## MATERIAL TO PROCESS
══════════════════════════════
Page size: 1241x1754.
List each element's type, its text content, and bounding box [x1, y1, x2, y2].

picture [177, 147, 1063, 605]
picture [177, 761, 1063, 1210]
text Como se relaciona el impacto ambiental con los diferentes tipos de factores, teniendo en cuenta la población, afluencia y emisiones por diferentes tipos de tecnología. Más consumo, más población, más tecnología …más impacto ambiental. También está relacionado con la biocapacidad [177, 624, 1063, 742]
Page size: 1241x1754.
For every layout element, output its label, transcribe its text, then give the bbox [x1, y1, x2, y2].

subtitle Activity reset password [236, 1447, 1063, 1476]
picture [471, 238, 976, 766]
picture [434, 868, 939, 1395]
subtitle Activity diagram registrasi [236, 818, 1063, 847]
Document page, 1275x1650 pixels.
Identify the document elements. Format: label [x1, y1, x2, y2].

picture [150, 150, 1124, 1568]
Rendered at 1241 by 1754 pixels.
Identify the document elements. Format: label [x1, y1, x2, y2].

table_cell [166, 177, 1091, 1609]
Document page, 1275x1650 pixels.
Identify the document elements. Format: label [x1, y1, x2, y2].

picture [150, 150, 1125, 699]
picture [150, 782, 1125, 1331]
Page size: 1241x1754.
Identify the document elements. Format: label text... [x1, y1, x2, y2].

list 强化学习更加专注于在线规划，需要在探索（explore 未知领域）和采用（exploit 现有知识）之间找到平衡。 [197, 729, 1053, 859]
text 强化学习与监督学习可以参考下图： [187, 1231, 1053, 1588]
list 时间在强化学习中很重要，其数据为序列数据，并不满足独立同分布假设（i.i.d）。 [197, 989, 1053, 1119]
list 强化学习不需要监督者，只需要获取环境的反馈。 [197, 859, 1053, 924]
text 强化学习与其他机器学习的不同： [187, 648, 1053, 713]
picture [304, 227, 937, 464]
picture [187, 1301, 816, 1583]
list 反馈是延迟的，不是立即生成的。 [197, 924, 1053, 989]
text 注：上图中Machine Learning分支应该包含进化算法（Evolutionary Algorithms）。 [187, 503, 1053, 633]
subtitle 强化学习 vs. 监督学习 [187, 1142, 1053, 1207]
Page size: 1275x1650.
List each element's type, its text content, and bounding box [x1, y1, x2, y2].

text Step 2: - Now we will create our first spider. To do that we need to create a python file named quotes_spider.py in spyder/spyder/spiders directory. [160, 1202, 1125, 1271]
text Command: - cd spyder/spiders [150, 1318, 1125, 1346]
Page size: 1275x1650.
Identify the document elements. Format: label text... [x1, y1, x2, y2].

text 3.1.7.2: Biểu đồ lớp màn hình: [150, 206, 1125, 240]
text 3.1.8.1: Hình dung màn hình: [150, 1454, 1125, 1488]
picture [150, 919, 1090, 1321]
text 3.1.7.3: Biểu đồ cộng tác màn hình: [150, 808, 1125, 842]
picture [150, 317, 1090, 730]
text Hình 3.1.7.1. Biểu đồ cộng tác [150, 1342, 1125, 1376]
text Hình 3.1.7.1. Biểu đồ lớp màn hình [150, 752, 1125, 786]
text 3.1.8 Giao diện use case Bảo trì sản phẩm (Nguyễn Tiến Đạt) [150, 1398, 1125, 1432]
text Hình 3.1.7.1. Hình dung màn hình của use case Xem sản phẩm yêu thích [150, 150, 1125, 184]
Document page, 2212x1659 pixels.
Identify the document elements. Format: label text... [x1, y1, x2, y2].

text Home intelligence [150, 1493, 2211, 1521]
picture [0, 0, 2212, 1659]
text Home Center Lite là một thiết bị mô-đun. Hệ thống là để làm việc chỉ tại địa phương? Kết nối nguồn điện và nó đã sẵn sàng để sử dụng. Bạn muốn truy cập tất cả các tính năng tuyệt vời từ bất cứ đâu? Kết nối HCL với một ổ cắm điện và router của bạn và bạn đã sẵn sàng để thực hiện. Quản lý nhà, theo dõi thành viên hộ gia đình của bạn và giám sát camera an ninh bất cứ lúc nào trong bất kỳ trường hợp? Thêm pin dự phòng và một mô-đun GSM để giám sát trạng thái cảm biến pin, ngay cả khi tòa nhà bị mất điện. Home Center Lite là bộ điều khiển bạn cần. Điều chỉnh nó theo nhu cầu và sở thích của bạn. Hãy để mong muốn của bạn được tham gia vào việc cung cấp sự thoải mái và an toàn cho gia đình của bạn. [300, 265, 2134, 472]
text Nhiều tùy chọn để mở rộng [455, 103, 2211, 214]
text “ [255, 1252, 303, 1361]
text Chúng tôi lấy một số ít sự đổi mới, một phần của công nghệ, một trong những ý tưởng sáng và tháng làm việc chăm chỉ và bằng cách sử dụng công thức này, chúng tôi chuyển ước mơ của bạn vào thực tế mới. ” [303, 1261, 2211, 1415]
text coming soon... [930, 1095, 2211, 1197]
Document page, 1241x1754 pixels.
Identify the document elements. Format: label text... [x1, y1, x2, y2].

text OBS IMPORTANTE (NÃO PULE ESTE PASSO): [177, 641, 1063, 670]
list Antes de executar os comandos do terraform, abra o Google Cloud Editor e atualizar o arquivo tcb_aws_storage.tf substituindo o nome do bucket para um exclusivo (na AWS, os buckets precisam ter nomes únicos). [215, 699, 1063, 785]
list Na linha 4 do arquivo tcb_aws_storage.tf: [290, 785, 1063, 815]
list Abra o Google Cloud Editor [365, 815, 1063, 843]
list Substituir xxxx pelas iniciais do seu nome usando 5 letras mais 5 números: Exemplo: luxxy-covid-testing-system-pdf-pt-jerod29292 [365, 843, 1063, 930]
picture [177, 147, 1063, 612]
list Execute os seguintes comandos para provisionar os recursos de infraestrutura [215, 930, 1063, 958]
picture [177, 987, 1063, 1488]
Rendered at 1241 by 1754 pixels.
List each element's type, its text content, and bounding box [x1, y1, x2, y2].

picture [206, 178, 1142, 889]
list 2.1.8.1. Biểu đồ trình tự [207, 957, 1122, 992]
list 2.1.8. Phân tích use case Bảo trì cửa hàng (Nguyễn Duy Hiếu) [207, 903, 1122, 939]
══════════════════════════════
Each line of the data above is to be set down exactly.

## YOUR RESPONSE
Page size: 1241x1754.
List each element's type, its text content, and bounding box [x1, y1, x2, y2].

picture [177, 147, 1063, 605]
picture [177, 761, 1063, 1210]
text Como se relaciona el impacto ambiental con los diferentes tipos de factores, teniendo en cuenta la población, afluencia y emisiones por diferentes tipos de tecnología. Más consumo, más población, más tecnología …más impacto ambiental. También está relacionado con la biocapacidad [177, 624, 1063, 742]
Page size: 1241x1754.
For every layout element, output its label, transcribe its text, then give the bbox [x1, y1, x2, y2].

subtitle Activity reset password [236, 1447, 1063, 1476]
picture [471, 238, 976, 766]
picture [434, 868, 939, 1395]
subtitle Activity diagram registrasi [236, 818, 1063, 847]
Document page, 1275x1650 pixels.
Identify the document elements. Format: label [x1, y1, x2, y2].

picture [150, 150, 1124, 1568]
Rendered at 1241 by 1754 pixels.
Identify the document elements. Format: label [x1, y1, x2, y2].

table_cell [166, 177, 1091, 1609]
Document page, 1275x1650 pixels.
Identify the document elements. Format: label [x1, y1, x2, y2].

picture [150, 150, 1125, 699]
picture [150, 782, 1125, 1331]
Page size: 1241x1754.
Identify the document elements. Format: label text... [x1, y1, x2, y2].

list 强化学习更加专注于在线规划，需要在探索（explore 未知领域）和采用（exploit 现有知识）之间找到平衡。 [197, 729, 1053, 859]
text 强化学习与监督学习可以参考下图： [187, 1231, 1053, 1588]
list 时间在强化学习中很重要，其数据为序列数据，并不满足独立同分布假设（i.i.d）。 [197, 989, 1053, 1119]
list 强化学习不需要监督者，只需要获取环境的反馈。 [197, 859, 1053, 924]
text 强化学习与其他机器学习的不同： [187, 648, 1053, 713]
picture [304, 227, 937, 464]
picture [187, 1301, 816, 1583]
list 反馈是延迟的，不是立即生成的。 [197, 924, 1053, 989]
text 注：上图中Machine Learning分支应该包含进化算法（Evolutionary Algorithms）。 [187, 503, 1053, 633]
subtitle 强化学习 vs. 监督学习 [187, 1142, 1053, 1207]
Page size: 1275x1650.
List each element's type, its text content, and bounding box [x1, y1, x2, y2].

text Step 2: - Now we will create our first spider. To do that we need to create a python file named quotes_spider.py in spyder/spyder/spiders directory. [160, 1202, 1125, 1271]
text Command: - cd spyder/spiders [150, 1318, 1125, 1346]
Page size: 1275x1650.
Identify the document elements. Format: label text... [x1, y1, x2, y2].

text 3.1.7.2: Biểu đồ lớp màn hình: [150, 206, 1125, 240]
text 3.1.8.1: Hình dung màn hình: [150, 1454, 1125, 1488]
picture [150, 919, 1090, 1321]
text 3.1.7.3: Biểu đồ cộng tác màn hình: [150, 808, 1125, 842]
picture [150, 317, 1090, 730]
text Hình 3.1.7.1. Biểu đồ cộng tác [150, 1342, 1125, 1376]
text Hình 3.1.7.1. Biểu đồ lớp màn hình [150, 752, 1125, 786]
text 3.1.8 Giao diện use case Bảo trì sản phẩm (Nguyễn Tiến Đạt) [150, 1398, 1125, 1432]
text Hình 3.1.7.1. Hình dung màn hình của use case Xem sản phẩm yêu thích [150, 150, 1125, 184]
Document page, 2212x1659 pixels.
Identify the document elements. Format: label text... [x1, y1, x2, y2].

text Home intelligence [150, 1493, 2211, 1521]
picture [0, 0, 2212, 1659]
text Home Center Lite là một thiết bị mô-đun. Hệ thống là để làm việc chỉ tại địa phương? Kết nối nguồn điện và nó đã sẵn sàng để sử dụng. Bạn muốn truy cập tất cả các tính năng tuyệt vời từ bất cứ đâu? Kết nối HCL với một ổ cắm điện và router của bạn và bạn đã sẵn sàng để thực hiện. Quản lý nhà, theo dõi thành viên hộ gia đình của bạn và giám sát camera an ninh bất cứ lúc nào trong bất kỳ trường hợp? Thêm pin dự phòng và một mô-đun GSM để giám sát trạng thái cảm biến pin, ngay cả khi tòa nhà bị mất điện. Home Center Lite là bộ điều khiển bạn cần. Điều chỉnh nó theo nhu cầu và sở thích của bạn. Hãy để mong muốn của bạn được tham gia vào việc cung cấp sự thoải mái và an toàn cho gia đình của bạn. [300, 265, 2134, 472]
text Nhiều tùy chọn để mở rộng [455, 103, 2211, 214]
text “ [255, 1252, 303, 1361]
text Chúng tôi lấy một số ít sự đổi mới, một phần của công nghệ, một trong những ý tưởng sáng và tháng làm việc chăm chỉ và bằng cách sử dụng công thức này, chúng tôi chuyển ước mơ của bạn vào thực tế mới. ” [303, 1261, 2211, 1415]
text coming soon... [930, 1095, 2211, 1197]
Document page, 1241x1754 pixels.
Identify the document elements. Format: label text... [x1, y1, x2, y2].

text OBS IMPORTANTE (NÃO PULE ESTE PASSO): [177, 641, 1063, 670]
list Antes de executar os comandos do terraform, abra o Google Cloud Editor e atualizar o arquivo tcb_aws_storage.tf substituindo o nome do bucket para um exclusivo (na AWS, os buckets precisam ter nomes únicos). [215, 699, 1063, 785]
list Na linha 4 do arquivo tcb_aws_storage.tf: [290, 785, 1063, 815]
list Abra o Google Cloud Editor [365, 815, 1063, 843]
list Substituir xxxx pelas iniciais do seu nome usando 5 letras mais 5 números: Exemplo: luxxy-covid-testing-system-pdf-pt-jerod29292 [365, 843, 1063, 930]
picture [177, 147, 1063, 612]
list Execute os seguintes comandos para provisionar os recursos de infraestrutura [215, 930, 1063, 958]
picture [177, 987, 1063, 1488]
Rendered at 1241 by 1754 pixels.
List each element's type, its text content, and bounding box [x1, y1, x2, y2].

picture [206, 178, 1142, 889]
list 2.1.8.1. Biểu đồ trình tự [207, 957, 1122, 992]
list 2.1.8. Phân tích use case Bảo trì cửa hàng (Nguyễn Duy Hiếu) [207, 903, 1122, 939]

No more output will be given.